If you’ve recently browsed Amazon for electronics, chances are you’ve stumbled across a brand called Amazon Basics. Amazon Basics is an Amazon house label which specialises in electronics and household goods. This includes items such as cables, ink cartridges, portable speakers, batteries, air conditioners, paper shredders, toasters, blenders, kettles, etc.
Amazon also has other house labels, albeit most with names that bear a less obvious connection to it e.g. Lark & Co, North Eleven and Society New York, to name just a few.
The products sold under these brand names are often priced incredibly low. As with most private labels, Amazon can undercut competitors by forgoing advertising and expensive packaging. Sweetening the deal even further, Amazon offers prime members additional incentives such as free shipping and a generous multiple on their cashback points. These can be considered legitimate synergies which Amazon exploits to gain a competitive advantage.
However, there are indications that Amazon may also use data to gain a competitive advantage in developing and selling these product lines — namely, the data it gets from Amazon Marketplace. Marketplace is the platform where third-party vendors can sell their goods on Amazon’s website. Amazon can (in theory at least) exploit this data -particularly when deciding regarding their private label products: It knows what products are in demand, at what price point and in what quantities — all without having to take any risks. Armed with this kind of information, Amazon can then easily muscle into any market it chooses to.
To make matters worse, Amazon typically dominates the online retail sector in the markets where it’s present. In Germany, (Amazon’s biggest market outside of the US) the e-commerce giant has nearly three times the revenue of its closest competitor, the homegrown former direct mail retailer Otto. The story is similar throughout Central and Western Europe, where Amazon is the top online retailer in most of the continent’s largest economies including the UK and France. Most merchants, therefore, cannot compete in online retail unless they sell on Amazon.

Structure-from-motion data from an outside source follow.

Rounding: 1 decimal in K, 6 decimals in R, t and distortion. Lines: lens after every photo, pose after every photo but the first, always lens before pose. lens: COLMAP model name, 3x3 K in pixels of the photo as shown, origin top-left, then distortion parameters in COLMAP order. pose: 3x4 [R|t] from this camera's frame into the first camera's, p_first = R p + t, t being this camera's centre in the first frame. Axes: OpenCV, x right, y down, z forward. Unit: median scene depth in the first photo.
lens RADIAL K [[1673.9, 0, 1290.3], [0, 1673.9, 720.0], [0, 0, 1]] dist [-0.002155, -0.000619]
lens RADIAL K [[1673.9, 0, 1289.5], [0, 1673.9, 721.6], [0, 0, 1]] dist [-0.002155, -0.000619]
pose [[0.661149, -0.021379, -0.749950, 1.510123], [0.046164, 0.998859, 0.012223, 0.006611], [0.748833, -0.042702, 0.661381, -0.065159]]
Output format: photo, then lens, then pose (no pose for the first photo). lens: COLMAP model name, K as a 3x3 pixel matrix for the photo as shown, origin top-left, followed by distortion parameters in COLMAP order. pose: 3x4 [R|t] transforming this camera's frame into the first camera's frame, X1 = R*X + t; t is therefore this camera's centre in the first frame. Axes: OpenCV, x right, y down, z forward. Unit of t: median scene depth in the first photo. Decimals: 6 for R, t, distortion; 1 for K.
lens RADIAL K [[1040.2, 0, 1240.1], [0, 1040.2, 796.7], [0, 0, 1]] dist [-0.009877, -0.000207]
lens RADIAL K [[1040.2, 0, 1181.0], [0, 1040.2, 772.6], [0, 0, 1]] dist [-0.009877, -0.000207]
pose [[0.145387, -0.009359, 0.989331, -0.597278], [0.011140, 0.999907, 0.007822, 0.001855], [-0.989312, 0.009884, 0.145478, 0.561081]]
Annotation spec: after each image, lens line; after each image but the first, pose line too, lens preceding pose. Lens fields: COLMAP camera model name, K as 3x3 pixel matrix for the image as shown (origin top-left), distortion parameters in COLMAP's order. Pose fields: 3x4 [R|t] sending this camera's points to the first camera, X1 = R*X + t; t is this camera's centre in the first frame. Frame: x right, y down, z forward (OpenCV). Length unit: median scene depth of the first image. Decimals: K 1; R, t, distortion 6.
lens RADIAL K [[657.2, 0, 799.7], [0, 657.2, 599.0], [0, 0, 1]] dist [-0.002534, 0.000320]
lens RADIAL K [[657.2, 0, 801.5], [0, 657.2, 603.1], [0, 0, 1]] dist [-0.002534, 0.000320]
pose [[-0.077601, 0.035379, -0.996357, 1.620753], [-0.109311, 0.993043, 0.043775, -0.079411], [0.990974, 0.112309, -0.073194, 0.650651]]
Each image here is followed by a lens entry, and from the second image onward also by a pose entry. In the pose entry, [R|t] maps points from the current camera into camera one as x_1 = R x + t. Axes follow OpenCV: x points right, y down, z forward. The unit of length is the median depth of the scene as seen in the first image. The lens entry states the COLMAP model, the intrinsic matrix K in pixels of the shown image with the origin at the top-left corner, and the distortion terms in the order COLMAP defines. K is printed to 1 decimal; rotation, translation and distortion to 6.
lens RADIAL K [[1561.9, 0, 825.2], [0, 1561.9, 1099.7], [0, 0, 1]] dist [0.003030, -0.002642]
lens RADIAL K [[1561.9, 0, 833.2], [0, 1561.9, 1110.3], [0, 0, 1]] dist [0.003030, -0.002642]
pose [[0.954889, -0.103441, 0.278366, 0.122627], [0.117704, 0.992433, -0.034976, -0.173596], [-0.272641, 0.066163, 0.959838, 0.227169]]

In its defence, Amazon claims “that it does not use data from one seller to compete directly with that seller”. However, this statement seems to leave open the possibility of collecting and using data across broader product categories. In addition, Amazon claims that its house labels constitute only 1 percent of revenue. However, it’s not clear why this would be reassuring to fledgeling small businesses like those which typically sell on Amazon Marketplace.
This is what regulators and lawmakers refer to as Amazon’s ‘dual role’: it is simultaneously a retailer and a marketplace. On the one hand, it creates the market by operating the infrastructure. On the other hand, it is also a player in this very same market:
“Operating both on an upstream intermediation market for businesses (“merchants”) and downstream retail markets vis-à-vis its end customers (“shoppers”) has created a strong conflict of interest for Amazon.”
However, to be fair, it must be said that the sales data which Amazon is collecting from Marketplace could possibly be used for entirely benign purposes — such as improving the platform. However, the potential for a conflict of interest exists and regulators have deemed it worth investigating — especially after allegations have surfaced that Amazon might be strong-arming some merchants which use its marketplace service.
Both EU-level and national regulators have recently launched investigations into Amazons conduct, looking specifically at its dual role.
The European Commission’s (EC) is looking into Amazon’s use of data by investigating whether the company sold the same products as the merchants which use its platform. The EC distributed Requests for Information (RFI) to merchants asking whether Amazon at some point sold the same products which they offered separately and, if so, how did Amazon treat the merchants once it entered the market. The RFIs also inquire regarding the data which merchants made available to Amazon “including (average) prices, quantities sold, specific conversion rates, rebate campaigns or quantities stocked.”
The European Commission has not yet specified whether the case against Amazon is under Article 101 or 102 of the Treaty on the Functioning of the European Union — or both. Article 102 forbids the abuse of dominant position while Article 101 prohibits collusion through an “exchange of information among competing merchants.”
For its part, Germany’s Bundeskartellamt (Federal Cartel Office) is looking specifically into Amazon’s “terms of business and practices on its German marketplace”.
While the cases are broadly similar, there is an important distinction between them: The EC is looking at ‘exclusionary abuse’ (conduct hindering the competitive opportunities of its rivals) which the Bundeskartellamt is probing alleged ‘exploitative abuse’ (imposing burdensome restrictions on Marketplace retailers which would not otherwise exist in a competitive environment.)
Amazon is even coming under fire in the US, where there has historically been far greater tolerance for dominant companies.
Presidential hopeful Elizabeth Warren’s plan to break up big tech calls for legislation that will designate some of these companies as “platform utilities” which will have to be “broken apart from any participant on that platform.”
This approach to anticompetitive practices can be considered an unusual and even radical turn of events in the United States, where there historically been a certain tolerance for dominant companies. In fact, if consumer prices did not increase, dominance was even considered the inevitable consequence of doing good business.
Considering these developments, it seems reasonable to conclude that a general antipathy is setting in towards the inescapable market dominance of tech giants.